> What the task requires
An exact copy of every entry is required, without the pictures.

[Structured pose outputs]
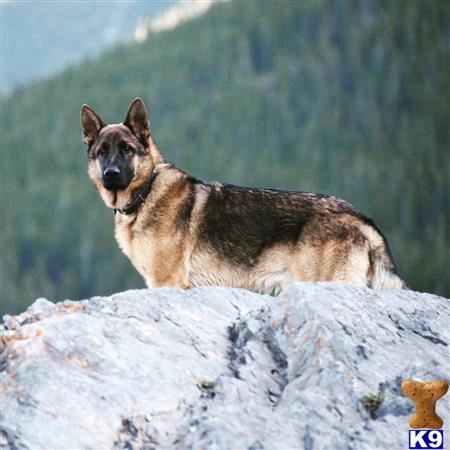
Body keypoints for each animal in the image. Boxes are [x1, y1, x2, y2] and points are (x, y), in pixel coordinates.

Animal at [81, 98, 404, 294]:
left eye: (126, 149)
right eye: (102, 151)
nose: (110, 174)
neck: (147, 191)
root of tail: (360, 218)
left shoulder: (167, 282)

> Response
Body keypoints for each animal in the image. Boxes are [x1, y1, x2, y2] and points are (x, y), in pixel coordinates.

Animal at [81, 98, 404, 294]:
left eye: (126, 149)
right eye: (102, 151)
nose: (110, 174)
neck: (147, 191)
root of tail: (360, 218)
left shoulder: (167, 282)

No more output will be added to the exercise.